The concern that using an online format for the class would mean sacrificing the sense of community she had experienced with her in-person classes quickly faded, Peavey said.
What was really striking is how quickly the technology aspect disappeared," she said. "I felt no greater distance in our 'classroom' than if the participants were sitting across the table from me. We can all see each other and chat freely. The bonding was almost (instantaneous)."
Pooley and Tifft said they have enjoyed getting to know their critiquing partners through their small-group sessions.
Pooley was assigned to a group that includes Ellie, a minister in the Portland area, and Durrall, a retired engineer from Bangor.
Tifft's partners are Nancy, from Presque Isle, and Pat, "a widow from Millinocket who is a real outdoorswoman," she said.
"Nancy is 86, but she runs a business and uses Zoom for that," Tifft said. "She has also invited me to join her writing group, with members from the Presque Isle area who meet on Zoom once a month."
In the kitchen
At the start of the course, Peavey provided guidelines for critiquing one another's work, emphasizing the need to be constructive, courteous and objective, and to offer solutions to problems they identify when listening to an essay.
She gives class members a series of writing prompts to kick-start their memories, and asks them to focus on several important aspects of their writing, including voice.
"She told us to use our own voices," Tifft said. "We were supposed to imagine ourselves sitting down to have a cup of tea with a friend, and write the way we would if we were just talking." For their first assignment, Peavey asked her students to compose a 750-word essay using the writing prompt, "in the kitchen."
Tifft's essay begins by describing the sights, scents and sounds of a typical family evening at home. As the oldest child in her large family, she is asked to help her mother, who is kneading biscuit dough, while her father and the younger children are playing in the other room.
Then the tranquil evening takes a sudden turn. As the family gathers in the kitchen, her father searches the radio dial for Glenn Miller's show, when President Franklin D. Roosevelt's voice cuts through the static:
"The Japanese have bombed Pearl Harbor. We are at war."
Meeting online with the two other members of her critique group, Tifft read her essay aloud, and the group selected it to be read to the full class at the next online meeting.
In response to Peavey's suggestions, Tifft said, she added many more sensory details to the essay.
She was surprised to find that adding just a few words or phrases could provide so much more detail about the characters and events in her writing.
For example, describing her mother's "nimble piano hands" as she kneaded the dough told readers that her mother was a musician, as well as a housewife and mother.
"She asked me things like 'What tune was your mother singing?

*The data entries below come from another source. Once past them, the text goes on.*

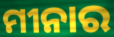
ମୀନାରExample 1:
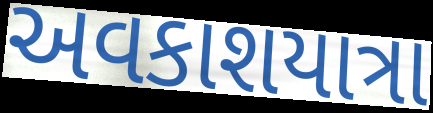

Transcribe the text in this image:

અવકાશયાત્રા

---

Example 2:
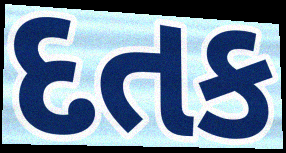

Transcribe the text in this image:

દતક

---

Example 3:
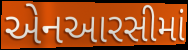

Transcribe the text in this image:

એનઆરસીમાં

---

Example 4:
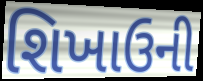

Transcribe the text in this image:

What game were your father and the other children playing?'" Tifft said, adding, "This course is really helping me."
She said her memory of that evening in her family's kitchen has always been vivid, but through advice from Peavey and the members of her critique group, she discovered how to draw on the specific sensory details that bring it to life for readers.

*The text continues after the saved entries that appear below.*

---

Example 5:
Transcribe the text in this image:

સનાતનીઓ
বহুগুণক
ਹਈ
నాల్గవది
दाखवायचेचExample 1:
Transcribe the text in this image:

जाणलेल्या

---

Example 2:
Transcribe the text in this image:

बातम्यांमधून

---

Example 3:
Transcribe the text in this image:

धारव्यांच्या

"She slows you down," she said of Peavey's instruction. "She tells us, 'Give us details. Take your time.'"
'The stories are amazing'
"I design the course to be self-perpetuating," Peavey said. "The fall 2016 group is continuing on its own, as I hope this group will."

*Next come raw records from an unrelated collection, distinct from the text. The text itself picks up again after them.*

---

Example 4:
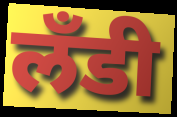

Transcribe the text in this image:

लँडी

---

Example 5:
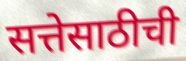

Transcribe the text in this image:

सत्तेसाठीची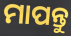
ମାପନ୍ତୁ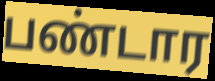
பண்டாரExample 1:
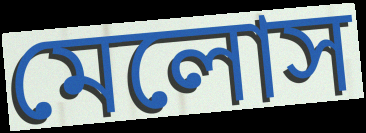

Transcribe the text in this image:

মেলোস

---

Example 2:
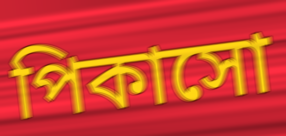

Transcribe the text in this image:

পিকাসো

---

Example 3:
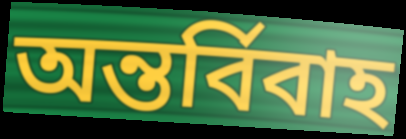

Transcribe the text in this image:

অন্তর্বিবাহ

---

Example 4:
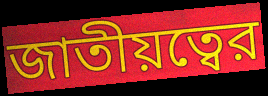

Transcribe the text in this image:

জাতীয়ত্বের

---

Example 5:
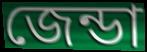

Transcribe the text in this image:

জেন্ডা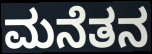
ಮನೆತನ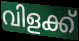
വിളക്ക്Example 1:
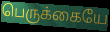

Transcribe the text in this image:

பெருக்கையே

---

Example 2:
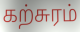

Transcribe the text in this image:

கற்சுரம்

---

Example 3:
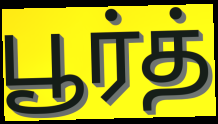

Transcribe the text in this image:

She also hopes to continue to offer the online Senior Story Share course to new groups of participants.
"Funding for the program comes from USM, aside from the small stipend each participant is asked to pay, so it will be up to the powers-that-be to decide if we continue," Peavey said. "Anne and I have been exploring other ways to offer this programming, so stay tuned."
"The stories are amazing, and I can't wait for each essay I get to review," she said. "I love this teaching opportunity."